I read with great amusement that one of the reasons quoted by the minister of home affairs why the movie 'Lelaki Komunis Terakhir' was banned was because it would be insensitive to release it at a time when Umno was celebrating its 60th anniversary.
Wasn't Umno part of the triumph over the Malayan Communist Party? Shouldn't that count as one of its past achievements as it approaches its 60th? I'm sure many other less awkward reasons could have been given as to why the minister evoked his powers to overrule the decision of the National Film Censorship Board.
If the writer/director of the movie, Amir Muhammad, decides to make a yearly appeal against the ban, I hope the ministry will come up with better reasons and try their best not to use the following:
2007: It would be insensitive to release the movie in the year of our 50th independence.
2008: It would be insensitive to release the movie in the year we are sending an Olympic contingent to the People's Republic of China.
2009: No appeal was submitted as interest in this movie would have waned those who were interested had already downloaded pirated copies from the Internet.

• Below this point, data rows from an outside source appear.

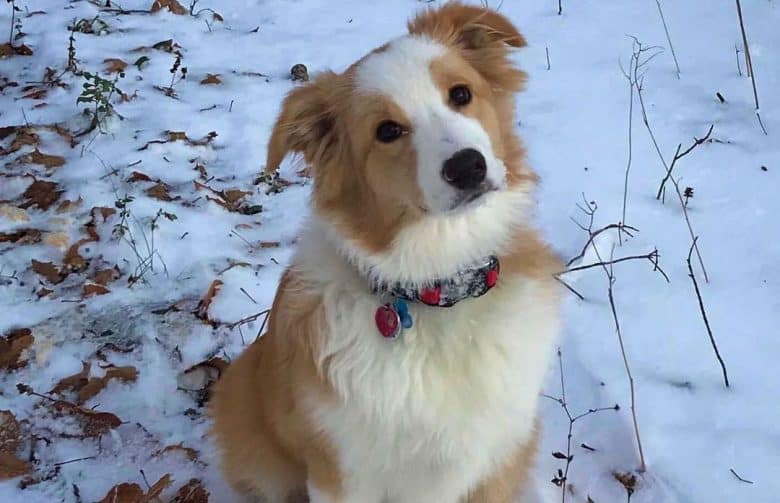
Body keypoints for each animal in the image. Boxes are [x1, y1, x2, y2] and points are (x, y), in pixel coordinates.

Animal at [210, 1, 564, 502]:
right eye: (388, 130)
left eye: (461, 93)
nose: (468, 167)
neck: (438, 287)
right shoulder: (342, 472)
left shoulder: (496, 457)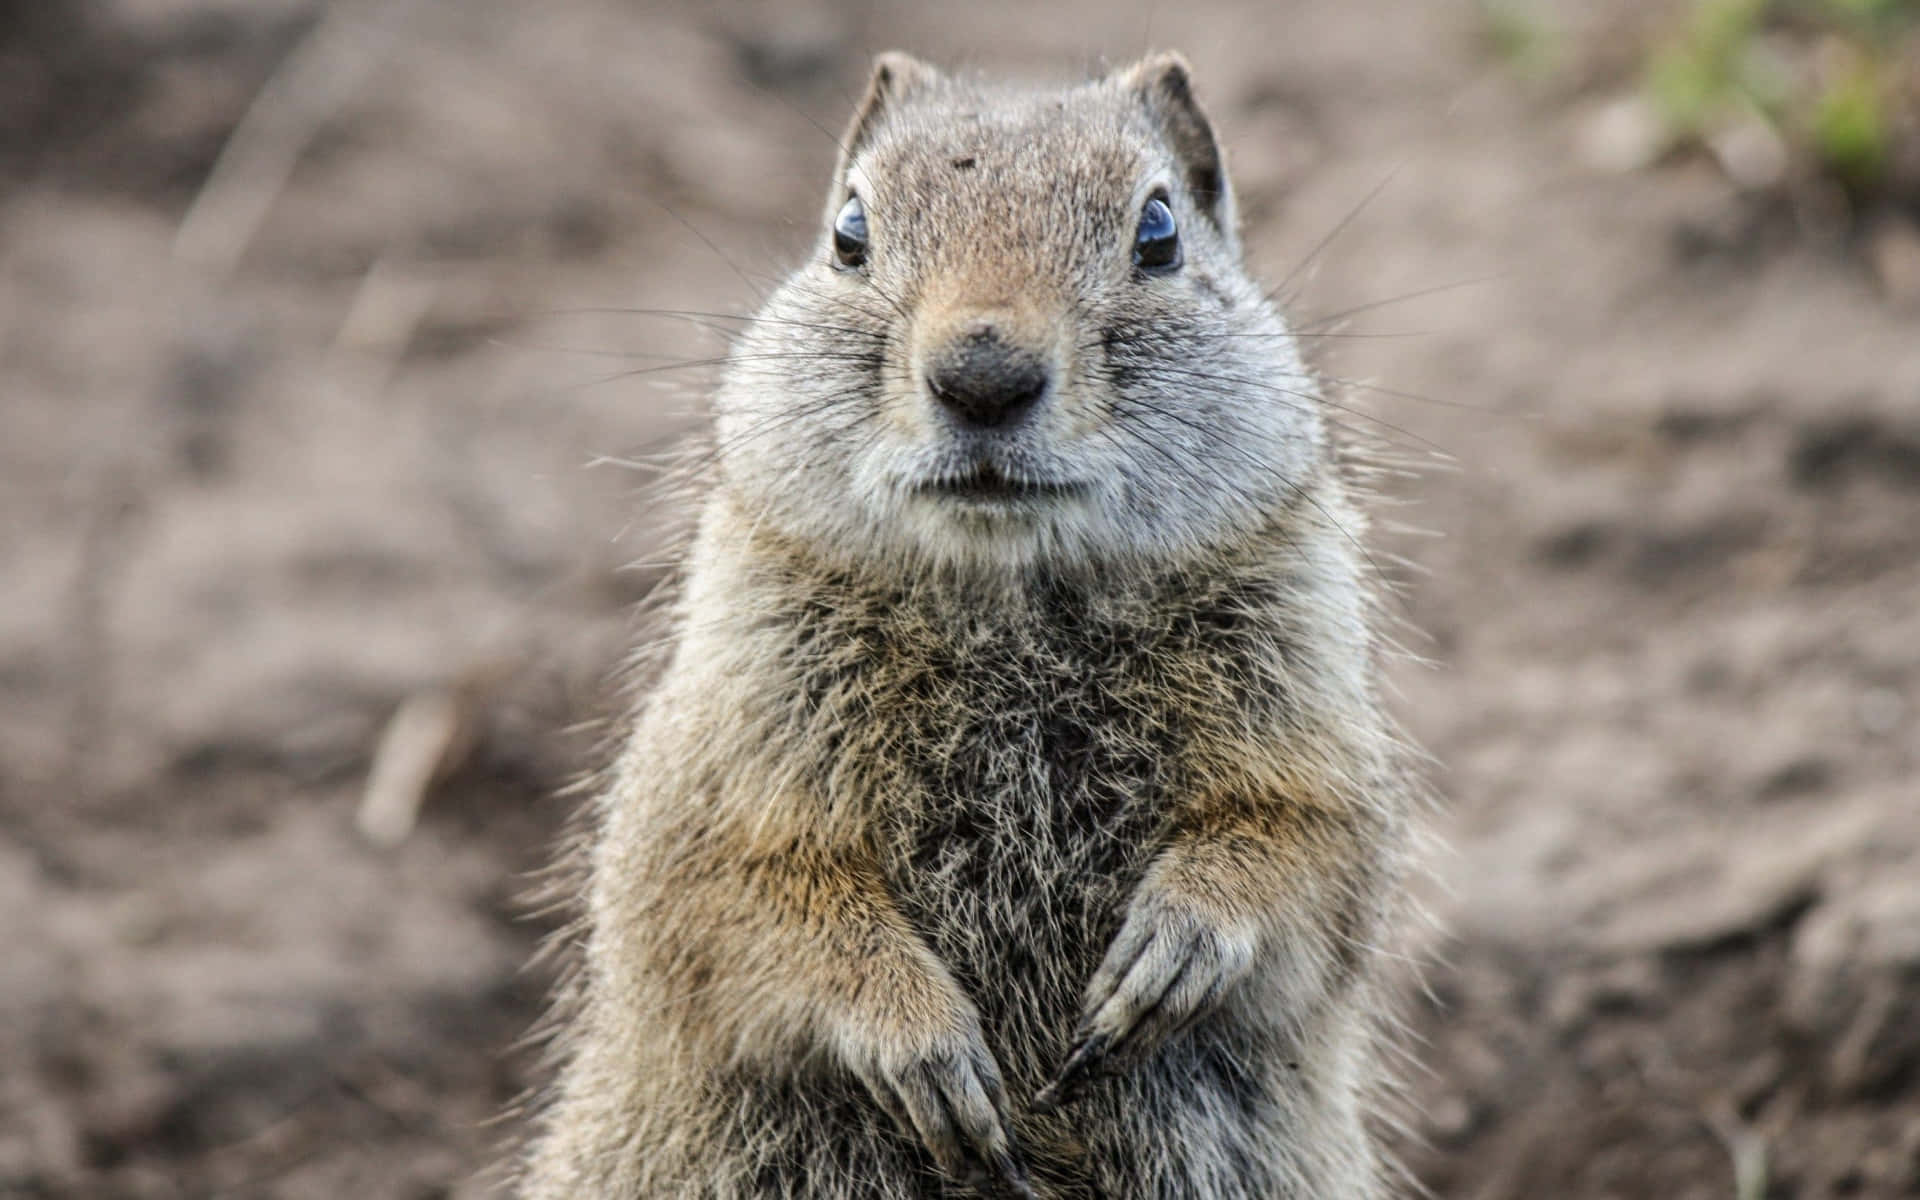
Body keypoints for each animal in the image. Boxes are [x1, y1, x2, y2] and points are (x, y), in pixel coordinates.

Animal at [518, 49, 1420, 1198]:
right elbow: (734, 894)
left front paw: (1165, 958)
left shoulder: (1308, 686)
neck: (1011, 610)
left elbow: (1313, 842)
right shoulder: (729, 727)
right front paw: (930, 1055)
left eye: (1159, 231)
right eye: (848, 233)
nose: (982, 376)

I have not seen the movie and am not sure how far it goes in 'promoting' Chin Peng. There are numerous documentaries available in Europe about Hitler and the Third Reich which are done tastefully. Maybe the difference lies in the fact that Hitler is already dead while Chin Peng is still alive?
Or is it the difference in the level of maturity between Europeans and Malaysians? Or is it the different mentalities of European and Malaysian politicians? Maybe it's a little bit of everything or even none of the above. I have to reiterate that I have not seen the movie so these are speculations at best.
I hope Amir Muhammad has not been discouraged by this episode. I wish him all the best if he decides to make similar documentaries in the future. After all, Malaysia needs more film makers who can use local content to reach out to an international audience.